For I do not understand my own actions. For I do not do what I want, but I do the very thing I hate. Now if I do what I do not want, I agree with the law, that it is good (Romans 7:15–16, esv).
Many Christians are tired; some are very tired. They don’t have the passion for God they once had and feel a vague guilt about it. The sequence follows a predictable pattern: seasons of renewed expectation and energetic pursuit, followed by disappointment, and finally, utter exhaustion.
The apostle Paul faced the same dilemma: a desire to do good but an inability to get it done. What he described in Romans 7:15–18, and what many of us experience too often, is the exhausting Christian life.
A victorious life in Christ was eluding Paul, and amazingly, under the inspiration of the Holy Spirit, he admitted it. Paul acknowledged that at a certain point in time, his Christian life was not working for him. For him it was a temporary problem. Sadly, it’s all many of Jesus’ followers ever experience: precepts without power, rules without resources, laws without life. Exhausting and excruciating, it is the powerless Christian life.
We try serving, spending ourselves working for Christ in search of a fuller Christian experience through ministry involvement. Exhausted, we pull back for a season and pursue Bible knowledge. We undertake Bible studies, quiet-time schedules, and books about spiritual disciplines. These too last for a season. And while good may come through serving and focused time in God’s Word, often we feel like the joy we are promised at conversion is eluding us.
Forgiven? Yes. But slipping into a lukewarm mediocrity, we can begin to view the dynamic, Spirit-filled, victorious Christian life God promised like a carrot on the end of a stick. That kind of living, though well-intentioned, is really nothing more than self-powered sanctification—and it always leads to exhaustion.

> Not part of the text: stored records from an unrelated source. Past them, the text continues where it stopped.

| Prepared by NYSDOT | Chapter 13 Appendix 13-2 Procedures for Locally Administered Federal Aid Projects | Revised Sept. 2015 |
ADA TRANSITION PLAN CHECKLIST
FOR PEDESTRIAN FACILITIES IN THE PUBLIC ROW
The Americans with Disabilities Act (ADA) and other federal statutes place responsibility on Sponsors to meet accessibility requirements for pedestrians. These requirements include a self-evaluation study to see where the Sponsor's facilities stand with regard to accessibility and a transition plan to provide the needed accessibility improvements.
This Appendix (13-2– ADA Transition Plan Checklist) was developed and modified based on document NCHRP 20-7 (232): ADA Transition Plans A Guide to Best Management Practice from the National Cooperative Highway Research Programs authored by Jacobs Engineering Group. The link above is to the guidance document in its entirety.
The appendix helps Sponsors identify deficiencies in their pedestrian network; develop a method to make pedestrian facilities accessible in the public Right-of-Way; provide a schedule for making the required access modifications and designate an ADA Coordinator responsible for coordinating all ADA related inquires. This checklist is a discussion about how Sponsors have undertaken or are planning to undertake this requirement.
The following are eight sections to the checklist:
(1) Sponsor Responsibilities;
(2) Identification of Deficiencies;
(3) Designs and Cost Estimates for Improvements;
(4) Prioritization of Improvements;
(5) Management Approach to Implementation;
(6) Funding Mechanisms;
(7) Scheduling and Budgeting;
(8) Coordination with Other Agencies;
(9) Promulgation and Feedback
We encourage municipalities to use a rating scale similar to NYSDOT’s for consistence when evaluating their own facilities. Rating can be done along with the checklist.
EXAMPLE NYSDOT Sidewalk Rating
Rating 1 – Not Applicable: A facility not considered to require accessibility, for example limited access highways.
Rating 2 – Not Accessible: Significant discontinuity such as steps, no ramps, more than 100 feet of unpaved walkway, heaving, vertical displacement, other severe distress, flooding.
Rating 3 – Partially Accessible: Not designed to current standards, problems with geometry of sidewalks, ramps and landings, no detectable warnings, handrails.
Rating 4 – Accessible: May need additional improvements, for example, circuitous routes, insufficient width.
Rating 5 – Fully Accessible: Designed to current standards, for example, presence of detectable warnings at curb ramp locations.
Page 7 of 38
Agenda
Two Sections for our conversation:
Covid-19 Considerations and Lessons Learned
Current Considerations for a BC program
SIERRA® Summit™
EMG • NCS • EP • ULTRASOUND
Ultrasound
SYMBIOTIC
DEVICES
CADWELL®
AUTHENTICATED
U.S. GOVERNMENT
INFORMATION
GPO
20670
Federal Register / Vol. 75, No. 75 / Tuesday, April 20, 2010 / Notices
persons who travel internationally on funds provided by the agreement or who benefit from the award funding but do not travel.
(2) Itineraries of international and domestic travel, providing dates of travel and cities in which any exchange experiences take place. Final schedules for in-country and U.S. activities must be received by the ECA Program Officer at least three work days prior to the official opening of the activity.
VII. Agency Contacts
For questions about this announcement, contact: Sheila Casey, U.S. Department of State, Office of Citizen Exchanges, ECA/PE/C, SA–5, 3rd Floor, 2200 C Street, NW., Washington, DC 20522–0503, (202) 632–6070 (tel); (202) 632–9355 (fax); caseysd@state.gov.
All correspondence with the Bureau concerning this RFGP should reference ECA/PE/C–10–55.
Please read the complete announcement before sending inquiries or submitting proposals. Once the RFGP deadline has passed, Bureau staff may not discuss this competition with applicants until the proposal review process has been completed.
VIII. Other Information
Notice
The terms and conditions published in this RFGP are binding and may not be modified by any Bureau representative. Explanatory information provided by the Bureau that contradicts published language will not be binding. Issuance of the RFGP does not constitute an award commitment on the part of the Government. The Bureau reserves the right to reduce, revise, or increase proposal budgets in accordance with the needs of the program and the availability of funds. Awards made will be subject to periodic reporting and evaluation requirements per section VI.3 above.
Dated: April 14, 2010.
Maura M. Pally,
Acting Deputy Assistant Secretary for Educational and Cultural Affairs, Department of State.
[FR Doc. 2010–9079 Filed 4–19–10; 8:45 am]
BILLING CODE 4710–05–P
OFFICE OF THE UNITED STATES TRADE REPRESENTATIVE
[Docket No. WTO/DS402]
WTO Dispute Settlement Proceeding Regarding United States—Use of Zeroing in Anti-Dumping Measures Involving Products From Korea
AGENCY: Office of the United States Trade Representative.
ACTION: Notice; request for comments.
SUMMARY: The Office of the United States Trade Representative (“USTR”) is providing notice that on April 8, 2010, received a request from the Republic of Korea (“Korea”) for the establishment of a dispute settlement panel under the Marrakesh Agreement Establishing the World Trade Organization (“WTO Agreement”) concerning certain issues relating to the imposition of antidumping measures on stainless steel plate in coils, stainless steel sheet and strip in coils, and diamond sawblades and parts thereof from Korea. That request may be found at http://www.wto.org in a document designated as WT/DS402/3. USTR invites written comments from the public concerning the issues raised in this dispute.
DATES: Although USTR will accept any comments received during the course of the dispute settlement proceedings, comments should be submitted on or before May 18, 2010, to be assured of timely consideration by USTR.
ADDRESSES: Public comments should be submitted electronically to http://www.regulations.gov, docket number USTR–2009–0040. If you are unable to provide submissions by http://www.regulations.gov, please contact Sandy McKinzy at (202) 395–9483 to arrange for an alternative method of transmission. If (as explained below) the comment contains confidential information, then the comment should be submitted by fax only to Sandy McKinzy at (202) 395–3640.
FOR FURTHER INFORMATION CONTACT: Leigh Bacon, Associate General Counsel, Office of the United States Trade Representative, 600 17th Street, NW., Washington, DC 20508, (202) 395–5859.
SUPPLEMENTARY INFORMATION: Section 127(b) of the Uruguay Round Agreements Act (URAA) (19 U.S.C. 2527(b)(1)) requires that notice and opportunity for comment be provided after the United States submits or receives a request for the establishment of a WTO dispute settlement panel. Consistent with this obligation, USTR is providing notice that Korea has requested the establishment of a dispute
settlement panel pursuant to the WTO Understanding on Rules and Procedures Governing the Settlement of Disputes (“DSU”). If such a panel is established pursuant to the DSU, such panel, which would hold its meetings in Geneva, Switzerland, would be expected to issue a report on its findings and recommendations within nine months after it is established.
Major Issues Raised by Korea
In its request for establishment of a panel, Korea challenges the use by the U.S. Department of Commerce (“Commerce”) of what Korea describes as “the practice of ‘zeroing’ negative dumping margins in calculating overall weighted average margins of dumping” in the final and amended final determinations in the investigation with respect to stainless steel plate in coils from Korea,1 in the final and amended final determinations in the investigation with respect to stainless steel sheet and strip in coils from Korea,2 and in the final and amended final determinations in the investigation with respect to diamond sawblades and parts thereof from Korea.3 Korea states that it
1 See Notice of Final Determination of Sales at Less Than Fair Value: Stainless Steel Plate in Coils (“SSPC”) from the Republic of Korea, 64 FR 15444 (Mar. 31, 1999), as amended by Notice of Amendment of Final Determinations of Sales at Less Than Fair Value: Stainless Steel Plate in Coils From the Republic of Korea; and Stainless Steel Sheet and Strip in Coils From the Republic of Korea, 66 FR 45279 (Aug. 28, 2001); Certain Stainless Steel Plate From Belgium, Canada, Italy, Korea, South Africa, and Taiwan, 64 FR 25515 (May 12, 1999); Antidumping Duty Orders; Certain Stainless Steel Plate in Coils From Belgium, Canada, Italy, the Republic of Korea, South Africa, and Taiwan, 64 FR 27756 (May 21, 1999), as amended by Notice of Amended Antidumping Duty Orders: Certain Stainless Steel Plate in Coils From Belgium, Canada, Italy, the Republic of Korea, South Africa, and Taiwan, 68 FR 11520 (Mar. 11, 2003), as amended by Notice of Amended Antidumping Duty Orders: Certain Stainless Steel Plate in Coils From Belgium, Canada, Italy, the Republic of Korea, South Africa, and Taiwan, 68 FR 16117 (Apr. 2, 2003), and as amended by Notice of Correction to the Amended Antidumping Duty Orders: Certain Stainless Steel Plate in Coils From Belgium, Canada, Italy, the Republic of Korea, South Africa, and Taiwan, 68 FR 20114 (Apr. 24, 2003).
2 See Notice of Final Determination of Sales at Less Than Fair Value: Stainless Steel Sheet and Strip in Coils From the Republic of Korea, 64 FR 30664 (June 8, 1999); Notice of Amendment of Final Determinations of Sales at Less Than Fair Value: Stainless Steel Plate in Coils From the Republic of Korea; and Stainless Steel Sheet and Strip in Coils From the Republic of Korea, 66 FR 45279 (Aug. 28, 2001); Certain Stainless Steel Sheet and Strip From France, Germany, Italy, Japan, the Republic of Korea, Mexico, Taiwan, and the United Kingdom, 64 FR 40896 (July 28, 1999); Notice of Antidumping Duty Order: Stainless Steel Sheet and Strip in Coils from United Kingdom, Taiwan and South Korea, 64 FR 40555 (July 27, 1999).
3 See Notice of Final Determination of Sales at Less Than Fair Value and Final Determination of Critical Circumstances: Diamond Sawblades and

This dilemma plays out week after week. We come to church having failed at living the Christian life in our own strength the past week. We hear a sermon and feel guilty about our disobedience. We promise God we will try harder, and some weeks those promises last until Tuesday or Wednesday, before we fall flat on our faces—again. I just don’t have what it takes, we conclude, settling into a numb, passionless, pseudo-Christian experience.
This kind of living is a knife in the heart of Jesus Christ. He not only died for our forgiveness, but rose again that He might live His life through us. Might the Lord Jesus look at our exhausted Christian experience and respond, This is it? This is what I rose for? This is the degree to which you are going to draw down upon My resurrection power? This is the extent to which you’ll let Me live My life through you? This is as good as it gets?
It’s time to make a once-and-for-all decision to be done with the exhausting Christian life. Just as we can’t become Christians until we come to the end of ourselves, so we also can’t experience the true Christian life until we come to the end of our own efforts.
There is hope and a power source for transformation beyond our efforts. But until we fully recognize we are the problem—we are the reason Jesus is not seen in us—until we stop trying to live the Christian life in our own strength and let Christ live His life through us, we will always be exhausted.
Journal
Pray
My Father, forgive me for trying to live for you in my own strength. No matter how hard I try, I come away feeling exhausted and defeated. Forgive me for thinking I only need You to save me, but not to empower me. I am at the end of myself, and I need You. Will You live Your life through me? Will You show me the ways I rely on my own resources and teach me to live through You? Thank You for raising Jesus from the dead, not only to give me hope for the next life but to give me power in this life. In His powerful name I pray, amen.